Items from a dataset
*** Block opens ***
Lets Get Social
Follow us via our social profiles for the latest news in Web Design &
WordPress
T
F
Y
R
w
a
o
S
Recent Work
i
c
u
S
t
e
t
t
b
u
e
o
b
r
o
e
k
*** Block closes ***
# WHAT YOU SHOULD DO
Each line above must be printed exactly as it appears.

# ANSWER SECTION
Lets Get Social
Follow us via our social profiles for the latest news in Web Design &
WordPress
T
F
Y
R
w
a
o
S
Recent Work
i
c
u
S
t
e
t
t
b
u
e
o
b
r
o
e
k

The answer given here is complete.